Abstract

Background: Immune checkpoints (CTLA4 & PD1) are inhibitory pathways that block aberrant immune activity and maintain self-tolerance. Tumors co-opt these checkpoints to avoid immune destruction. Immune Checkpoint Inhibitors (ICIs) activate immune cells and restore their tumoricidal potential, making them highly efficacious cancer therapies. However, immunotolerant organs such as the liver depend on these tolerogenic mechanisms, and their disruption with ICI use can trigger the unintended side effect of hepatotoxicity termed immune mediated liver injury from checkpoint inhibitors (ILICI). Patients with severe ILICI discontinue ICIs and start steroids, to the detriment of their cancer. How liver cells are dying, and which cell death pathways are involved in ILICI is not known. Understanding how to uncouple ILICI from ICI anti-tumor activity is of paramount clinical importance.

Methods: We developed a murine model to recapitulate human ILICI. CTLA4^+/- mice were treated with combined anti-CTLA4 + anti-PDL1 or IgG1 + IgG2 for 14 days. We probed cell death subroutines: apoptosis, necroptosis, and pyroptosis. We tested two forms of antisense oligonucleotides to knockdown (KD) caspase-3 (C3) in a total liver (hepatocytes and NPCs) or in a hepatocyte-specific manner. We employed imaging mass cytometry (IMC), a powerful multiplex platform for immunophenotyping and spatial cell interaction analysis to study immune cross-talk in our model.

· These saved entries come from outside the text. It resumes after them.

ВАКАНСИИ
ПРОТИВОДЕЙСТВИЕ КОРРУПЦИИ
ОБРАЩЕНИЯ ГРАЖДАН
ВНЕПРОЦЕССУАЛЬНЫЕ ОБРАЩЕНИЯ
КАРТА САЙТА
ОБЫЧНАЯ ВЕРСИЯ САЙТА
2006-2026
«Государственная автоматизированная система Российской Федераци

Results: ICI treated mice had significant evidence of liver injury. We detected cleaved caspase-3 (cC3), indicating apoptosis was occurring, as well as NLRP3 inflammasome activation, but no necroptosis. Total liver KD of C3 worsened liver injury, increased inflammasome activation, and triggered GSDMD-mediated pyroptosis. In contrast, hepatocyte-specific KD of C3 reduced liver injury and NLRP3 inflammasome activation. IMC-generated single-cell data for 77,692 cells was used to identify 22 unique phenotypic clusters. Spatial analysis revealed cC3+ hepatocytes highly interacted with macrophages and NLRP3^hi myeloid cells. We also observed zones of three-way interaction between cC3+ hepatocytes, CD8⁺ T-cells and macrophages.

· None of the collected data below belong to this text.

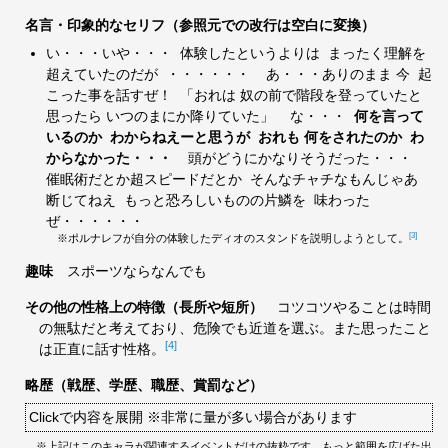
名言・印象的なセリフ（参照元での改行は空白に変換）
い・・・いや・・・ 体験したというよりは まったく理解を
超えていたのだが ・・・・・・ あ・・・ありのまま 今 起
こった事を話すぜ！ 「おれは 奴の前で階段を登っていたと
思ったら いつのまにか降りていた」 な・・・
何を言って
いるのか
わからねえーと思うが
おれも 何をされたのか
わ
からなかった・・・
頭がどうにかなりそうだった・・・
催眠術だとか超スピードだとか そんなチャチなもんじゃあ
断じてねえ もっと恐ろしいものの片鱗を 味わった
ぜ・・・・・・
[3]
※ポルナレフが自分の体験したディオのスタンドを説明しようとして。
趣味
スポーツならなんでも
その他の性格上の特徴（長所や短所）
コツコツやることは時間
の無駄だと考えており、危険でも近道を選ぶ。また思ったこと
[4]
は正直に話す性格。
略歴（戦歴、学歴、職歴、賞罰など）
Clickで内容を展開 ※非常に量が多い場合があります
※上記はこのキャラが関連するイベントだけの抜粋です。もっと範囲を広げた出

Conclusion: Our work is the first to identify hepatocyte apoptosis and NLRP3 inflammasome activation as drivers of ILICI. Our single-cell IMC data demonstrates macrophages and NLRP3^hi myeloid cells are among the nearest neighbors of cC3+ hepatocytes and contribute to injury. We report that the interplay between adaptive and innate immune cells is critical to hepatocyte apoptosis and ILICI.